No, però, non mi sono concentrato sulla teoria del giornalismo. Stavolta, niente slide. Ma un discorso che parte proprio dal giornalismo come vita. Perché no, il giornalismo non è morto (anche se fra i più giovani la lettura dei giornali è un fenomeno tutto da approfondire). Non morirà finché ci saranno notizie e storie da raccontare. Non morirà finché ci saranno persone che vorranno raccontarle e persone che vorranno leggerle, ascoltarle, vederle. Ce ne sarà sempre bisogno.

Non c’è bisogno, invece, di comunicati stampa copia-incollati, con linee editoriali tutte uguali, con titoli ingannevoli, con video emotivi e fintamente incredibili, omettendo il contesto, interpretando male la differenza fra quantità e qualità, trattando male lettori, ascoltatori, spettatori, con arroganza e supponenza, travisando i fatti per superficialità o per altri scopi, con pezzi su gattini pelosi, con articoli irrilevanti.

Noi vogliamo giornalismo lento, Slow News: un giornalismo buono, pulito, giusto di cui abbiamo tanto bisogno e di cui si trovano ormai piccoli e grandi luminosi esempi. E ne avremo sempre di più, in un’era in cui, con la disinformazione, la misinformation, il news management, la propaganda, la personalizzazione dei contenuti, è ancora più difficile distinguere cos’è vero da cos’è falso. Non possiamo fare a meno di un punto di vista. Se riprendiamo alcuni edifici rimasti in piedi, possiamo far credere che una città distrutta dal terremoto è già stata ricostruita: dipende da dove puntiamo la telecamera. Che nel momento stesso in cui documentiamo e poi scegliamo, selezioniamo e raccontiamo, automaticamente facciamo una falsificazione della realtà.

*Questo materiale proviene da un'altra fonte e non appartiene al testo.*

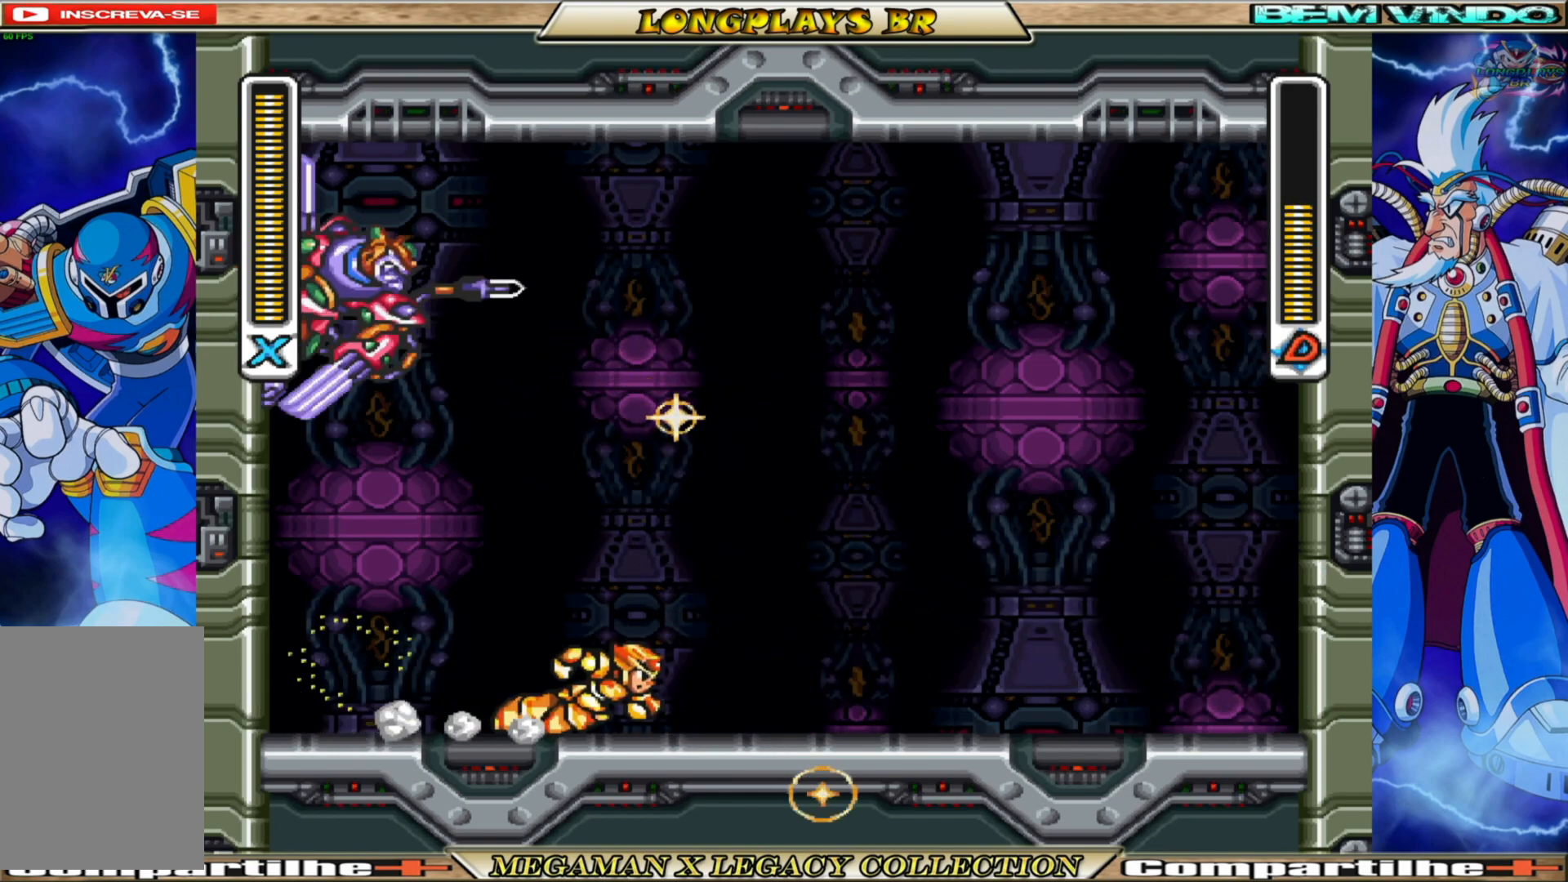
{"buttons": ["DPAD_RIGHT"], "left_stick": "center", "right_stick": "center", "events": [[233, "B", "up"], [267, "DPAD_RIGHT", "up"], [300, "DPAD_LEFT", "down"], [467, "DPAD_LEFT", "up"], [483, "DPAD_RIGHT", "down"]]}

Il giornalismo illumina il cambiamento, il giornalista fa, agisce perché dietro c’è la convinzione che un altro mondo è sempre possibile e che non si può avere paura del cambiamento. Lo spazio d’azione del giornalista è sul territorio (peraltro abbiamo scritto molto di giornalismo locale, QUI). Non dentro a una redazione, non dietro a uno schermo, ma fra le persone. A raccogliere voci, a farsi domande, a compulsare dati, a riflettere, a trovare modi sempre attuali e sempre più efficaci per raccontare le mille sfaccettature della realtà (abbiamo approfondito QUI).

“Sai, prof., mi è piaciuto molto” “Ah sì?” “Ha detto cose belle, interessanti. Era fluido, non impostato e ci ha indicato un modo diverso di raccontare e di raccontarci, di guardare il mondo e non vedo l’ora di metterlo in pratica”.

E, allora, viva l’Ithaca Academy.

Anche perché mi richiamano all’ordine: “Sì, ma dopo un’ora e mezza abbiamo finito il tempo che ti avevamo dato, eh!“.